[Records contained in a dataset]
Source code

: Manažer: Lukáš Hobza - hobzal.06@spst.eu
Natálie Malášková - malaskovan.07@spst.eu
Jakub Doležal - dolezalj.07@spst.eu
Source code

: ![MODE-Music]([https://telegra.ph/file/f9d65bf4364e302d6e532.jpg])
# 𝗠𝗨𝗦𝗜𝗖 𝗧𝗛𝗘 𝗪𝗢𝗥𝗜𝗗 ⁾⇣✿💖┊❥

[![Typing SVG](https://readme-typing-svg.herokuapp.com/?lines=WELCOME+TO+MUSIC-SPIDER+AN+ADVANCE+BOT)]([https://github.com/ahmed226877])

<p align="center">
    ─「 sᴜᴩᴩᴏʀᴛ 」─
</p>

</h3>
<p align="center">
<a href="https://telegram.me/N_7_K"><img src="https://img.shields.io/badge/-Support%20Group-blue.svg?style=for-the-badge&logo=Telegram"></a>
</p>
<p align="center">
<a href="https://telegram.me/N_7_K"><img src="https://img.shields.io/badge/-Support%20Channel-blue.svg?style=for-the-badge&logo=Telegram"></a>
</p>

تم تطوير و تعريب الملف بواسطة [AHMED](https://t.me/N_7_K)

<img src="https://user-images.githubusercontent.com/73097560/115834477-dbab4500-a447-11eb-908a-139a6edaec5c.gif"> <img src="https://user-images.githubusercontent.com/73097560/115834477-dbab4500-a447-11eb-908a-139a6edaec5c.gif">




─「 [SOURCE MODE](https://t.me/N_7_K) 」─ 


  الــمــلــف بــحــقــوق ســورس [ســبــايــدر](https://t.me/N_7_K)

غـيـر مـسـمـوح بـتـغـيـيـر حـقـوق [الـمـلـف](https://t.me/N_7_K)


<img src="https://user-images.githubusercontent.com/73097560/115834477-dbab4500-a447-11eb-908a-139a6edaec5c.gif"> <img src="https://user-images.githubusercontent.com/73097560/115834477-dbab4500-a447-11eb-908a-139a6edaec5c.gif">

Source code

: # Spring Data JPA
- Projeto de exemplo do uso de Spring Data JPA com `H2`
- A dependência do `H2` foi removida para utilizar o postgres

*Aim of the task*.
Using the records above, filter out every line that lacks the string "logo" and copy the rest.

*Exercise output*.
<a href="https://telegram.me/N_7_K"><img src="https://img.shields.io/badge/-Support%20Group-blue.svg?style=for-the-badge&logo=Telegram"></a>
<a href="https://telegram.me/N_7_K"><img src="https://img.shields.io/badge/-Support%20Channel-blue.svg?style=for-the-badge&logo=Telegram"></a>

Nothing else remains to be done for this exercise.